While Ukrainians are donating to drones, sitting without electricity and paying more and more for utilities, judges of one of the most odious courts in the country — the liquidated OASC — are quietly and confidently receiving millions from the budget. Over the past two years, while everyone seems to have forgotten about this court, its judges have received 157 million hryvnias in salaries. On average, 3 million hryvnias each. During this time, the OASC itself did not make decisions, had no powers, and some of its judges even became subjects of disciplinary proceedings.
This is all from the official response of the State Judicial Administration, provided at the request of Glavkom journalists.
According to the documents, the staff of the liquidated court remained 43 judges. And even after the Verkhovna Rada voted to liquidate the OASC in December 2022, the "judicial caste" continued to receive salaries - for more than a year.
The calculation does not include payments for court staff (which is another 24 people), meaning the real costs were even higher. While Ukrainians are losing their homes and loved ones, Pavlo Vovk and company are receiving salaries that are many times higher than the incomes of even high-ranking officials.
According to a source in the High Council of Justice, disciplinary proceedings have already been opened against five former judges of the Supreme Judicial Council of Ukraine: Pavlo Grigorovich, Vitaliy Amelokhin, Volodymyr Keleberda, Marina Boyaryntseva, and Igor Pogribnichenko. It is expected that the number of defendants will increase in the next two months, and the first dismissals may take place by the summer.
However, Ukrainians have repeatedly seen how such "proceedings" drag on for years, and as a result, judges receive either minimal penalties or get away with nothing at all.
This court became a festering ulcer in the Ukrainian judicial system long before its liquidation verdict. In 2019-2020, the NABU published the so-called “Vovk tapes,” which recorded how judges decide which politicians to “wet” and how to “appoint” the leadership of the High Qualification Commission and the High Council of Justice. The court was effectively transformed into a private firm serving political and business interests.
The apotheosis of cynicism was that even before the full-scale war, the OASC took up the lawsuits of… Viktor Yanukovych! He tried to appeal his removal from the post of president and to achieve the cancellation of the early elections of 2014. Why this was needed at that time is a rhetorical question. One version is that the judges were simply stalling for time, expecting that Russian troops would capture Kyiv and it would be possible to quickly make the necessary decision in the interests of the Kremlin.

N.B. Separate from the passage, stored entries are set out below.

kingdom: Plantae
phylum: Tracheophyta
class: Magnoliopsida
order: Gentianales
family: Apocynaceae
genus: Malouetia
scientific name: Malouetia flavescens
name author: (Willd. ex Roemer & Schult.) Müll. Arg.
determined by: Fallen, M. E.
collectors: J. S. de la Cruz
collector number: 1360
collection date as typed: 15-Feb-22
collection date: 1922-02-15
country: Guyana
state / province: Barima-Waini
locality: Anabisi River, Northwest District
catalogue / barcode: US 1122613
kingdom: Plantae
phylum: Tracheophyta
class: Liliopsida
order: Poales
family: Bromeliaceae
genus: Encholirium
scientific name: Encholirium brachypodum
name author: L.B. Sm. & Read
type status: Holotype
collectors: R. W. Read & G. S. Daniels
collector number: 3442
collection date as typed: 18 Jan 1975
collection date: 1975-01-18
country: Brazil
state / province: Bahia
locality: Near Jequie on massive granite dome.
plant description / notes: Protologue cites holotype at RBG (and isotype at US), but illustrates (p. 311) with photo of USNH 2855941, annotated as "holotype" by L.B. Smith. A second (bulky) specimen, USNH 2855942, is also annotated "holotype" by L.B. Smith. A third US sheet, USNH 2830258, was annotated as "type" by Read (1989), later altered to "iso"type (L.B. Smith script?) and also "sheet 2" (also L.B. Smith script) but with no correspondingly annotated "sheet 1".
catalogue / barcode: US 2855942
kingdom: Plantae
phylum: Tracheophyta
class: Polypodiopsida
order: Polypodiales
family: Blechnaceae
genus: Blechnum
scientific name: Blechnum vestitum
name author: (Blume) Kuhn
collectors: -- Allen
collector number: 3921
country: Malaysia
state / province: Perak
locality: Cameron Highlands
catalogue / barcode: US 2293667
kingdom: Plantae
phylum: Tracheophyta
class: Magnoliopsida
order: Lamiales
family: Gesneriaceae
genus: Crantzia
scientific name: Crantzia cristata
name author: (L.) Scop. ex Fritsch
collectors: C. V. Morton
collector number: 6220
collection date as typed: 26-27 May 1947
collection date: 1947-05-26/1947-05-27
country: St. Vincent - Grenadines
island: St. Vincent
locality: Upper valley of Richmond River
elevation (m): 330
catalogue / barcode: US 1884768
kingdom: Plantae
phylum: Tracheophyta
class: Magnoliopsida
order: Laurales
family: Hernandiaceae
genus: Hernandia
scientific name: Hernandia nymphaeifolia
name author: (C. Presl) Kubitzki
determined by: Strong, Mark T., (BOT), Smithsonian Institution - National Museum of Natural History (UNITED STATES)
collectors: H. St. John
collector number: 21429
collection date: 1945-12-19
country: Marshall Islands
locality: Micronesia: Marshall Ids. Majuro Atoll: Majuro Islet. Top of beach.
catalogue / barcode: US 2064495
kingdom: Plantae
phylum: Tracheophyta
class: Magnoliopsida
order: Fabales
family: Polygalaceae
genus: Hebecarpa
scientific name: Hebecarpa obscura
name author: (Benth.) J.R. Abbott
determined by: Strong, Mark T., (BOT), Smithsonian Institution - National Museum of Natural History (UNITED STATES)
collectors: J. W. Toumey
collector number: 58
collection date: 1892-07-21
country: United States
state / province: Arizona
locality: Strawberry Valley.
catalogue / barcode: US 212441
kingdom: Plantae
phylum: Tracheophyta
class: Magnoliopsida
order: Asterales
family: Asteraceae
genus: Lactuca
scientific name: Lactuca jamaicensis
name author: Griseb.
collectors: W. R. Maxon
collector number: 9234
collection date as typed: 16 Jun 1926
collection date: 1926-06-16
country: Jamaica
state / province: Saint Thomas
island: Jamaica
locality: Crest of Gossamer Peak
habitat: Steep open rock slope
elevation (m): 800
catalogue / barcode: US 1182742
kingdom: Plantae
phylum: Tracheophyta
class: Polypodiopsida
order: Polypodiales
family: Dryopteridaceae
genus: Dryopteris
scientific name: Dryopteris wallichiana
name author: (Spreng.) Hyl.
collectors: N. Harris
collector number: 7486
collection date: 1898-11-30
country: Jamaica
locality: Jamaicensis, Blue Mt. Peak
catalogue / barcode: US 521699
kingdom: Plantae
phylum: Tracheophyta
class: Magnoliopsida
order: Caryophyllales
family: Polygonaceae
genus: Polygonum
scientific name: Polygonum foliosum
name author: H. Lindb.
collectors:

Yanukovych's lawsuits were considered until the end of April 2022, after the start of full-scale aggression. After that, the court's activities were suspended.
The maintenance of former judges of the Kyiv City Administrative Court, who are actually in a state of “neither fish nor meat,” has already cost taxpayers more than 157 million hryvnias. And this is only a part of the amount. The judges received salaries in the absence of the full functioning of the institution. At the same time, a number of them can potentially continue working in the renewed Kyiv City District Administrative Court or in other courts.
Even after the court's official liquidation, its figures remain in the game. They retain influence, connections, and, most dangerously, the lack of real punishment. Without a decisive purge and real accountability, the "wolf courts" will continue to rule from the shadows.
And Ukrainians will once again pay for their impunity.